It’s Christmas, and DC Comics has a powerful, heartbreaking gift for you: Black Canary: Best of the Best #2, which is now in comic book shops everywhere. Written by Tom King with art by Ryan Sook, the comic digs deeper into the relationship between Black Canary and her mother, the original Black Canary. And spoilers past this point, while issue #1 ended with the younger Black Canary revealing she’s throwing her fight with Lady Shiva to get a cure for her mother’s cancer, issue #2 ended with her mother telling her she has to win.
According to King, that’s of course purposeful, and the ending of issue #1 — revealing Vandal Savage telling her to lose — and the ending of issue #2 — with Black Canary’s mother telling her to win — are of a piece. And those final panels in Black Canary: Best of the Best #2 really change the direction of the series.
“[This is] a comic about two women in the ring, and you think that’s going to be Lady Shiva and Black Canary, but it’s actually Black Canary and her mother,” King told Comic Book Club. “The ring stuff is almost metaphorical to what’s happened to Black Canary and her mother, and their battles and their loves over all the years. That’s what stands at the heart of this. This is a brutal, bloody, action-packed mother-daughter love story.”
King also noted that the ending to Black Canary: Best of the Best #3 “also lands hard,” and that it “keeps going as we go forward.” But jumping back into the meat of the issue there are more parallels than the two endings. Specifically, in a flashback we see the younger Black Canary putting on her mother’s blonde wig for the first time, and seeing herself as the superhero she might one day become. And closer to the “present” we see the older Black Canary taking off her blonde wig to reveal a bald head, likely due to chemotherapy treatments.
“[Marie Javins], the Editor-in-Chief of DC Comics, said ‘I didn’t know what this book was until I read that scene where she puts on the wig,'” King recalled. “And I think that’s probably true for me too. That’s the sort of scene that crystallized what the whole series was about in one image.”
While King noted that calling it “wig lore” was “weird,” she’s actually a “raven-haired woman who wears a blonde wig. That was built into the character. That’s the disguise she wears when she puts on her armor. It’s part of her costume. It’s like Superman pulling his shirt apart. And so when the younger daughter puts on her mother’s armor, a lot of us have been there when you’re at a low point, and your shields you have in life have fallen, and you put on your parents’ shields, and you hope that’s enough. And then maybe it becomes not healthy. So that’s all wrapped into what Dinah’s doing.”

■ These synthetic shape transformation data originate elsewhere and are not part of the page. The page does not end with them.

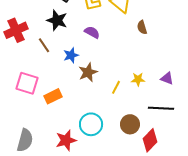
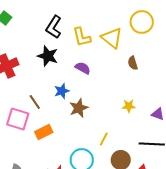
brown line: (44, 45) -> (35, 102), moved
yellow star: (138, 79) -> (129, 106), moved
yellow line: (116, 87) -> (104, 139), moved

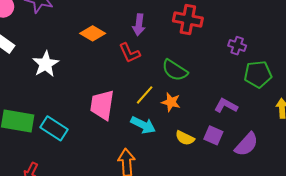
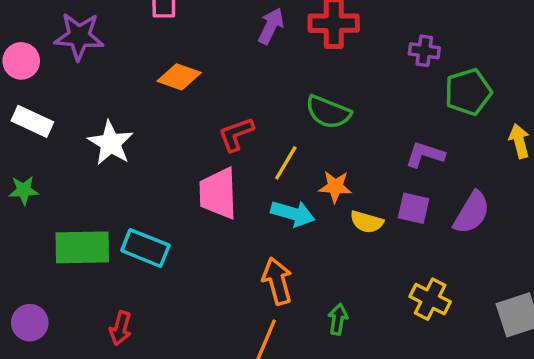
purple arrow: (139, 25) -> (271, 26), moved, turned -150
red L-shape: (129, 53) -> (236, 134), moved, turned 105
orange star: (171, 102) -> (335, 187), moved

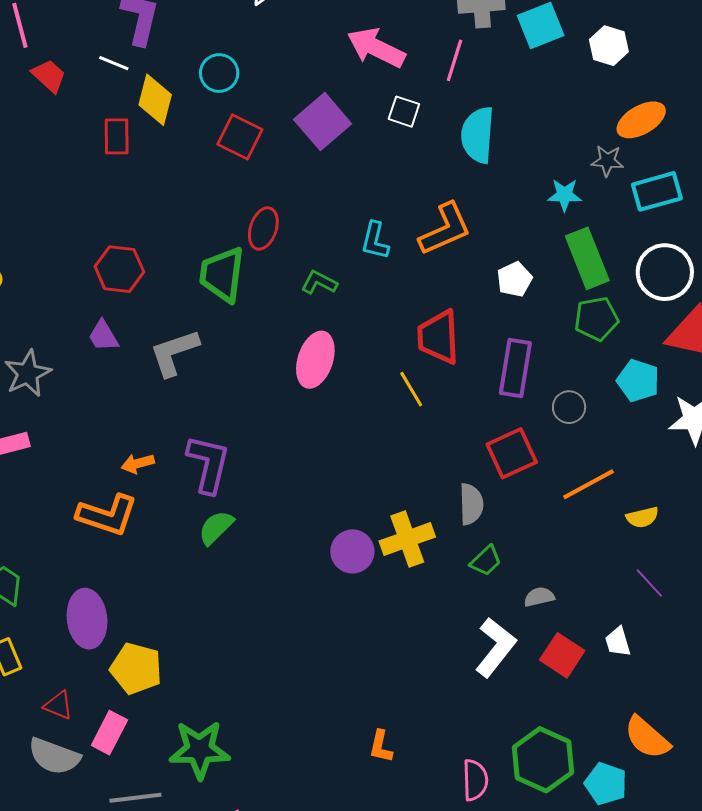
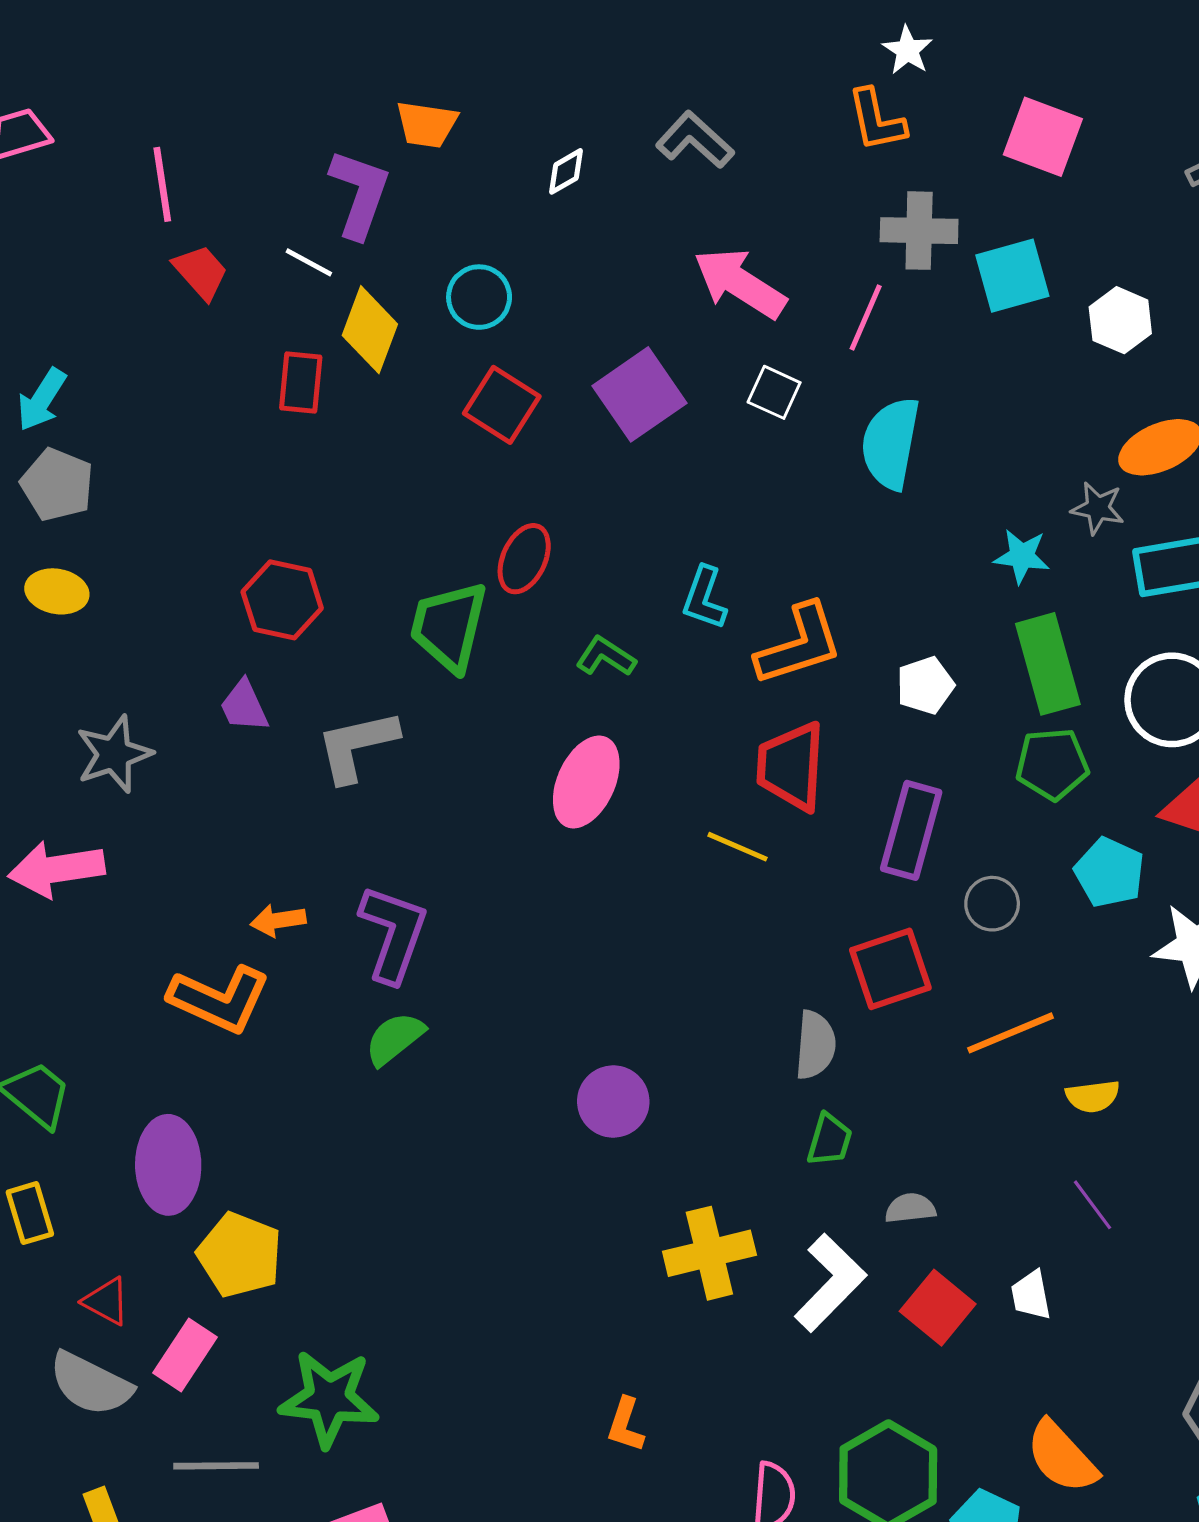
orange L-shape: (445, 229) -> (799, 645), moved
yellow line: (411, 389) -> (738, 847), turned -42
yellow cross: (407, 539) -> (709, 1253), moved
green trapezoid: (486, 561) -> (829, 1140), turned -36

Beyond the relationship between the younger and older Dinah Lance, though, there’s also the relationship between King, Sook, and the reader. That’s something King worked hard to convey, particularly in this second issue.
“The challenge of this whole book is [telling a story] in terms of the four corners of the ring,” King said. “MMA and boxing and WWE have been telling stories in the ring for 100 years that have compelled many more people than ever read comic books. But still, it’s a challenge for us to bring that energy into our medium, and the challenge was on me, too, in each issue raise the stakes of this match [so] that when you’re looking at Ryan’s art you not just seeing how beautiful it is, but how important every blow is. And have those blows feel like they’re landing on the audience, and the audience wanting to do what Dinah has to do over and over again, which is get off the mat and keep going.”
Black Canary: Best of the Best #2 is now in comic book stores everywhere.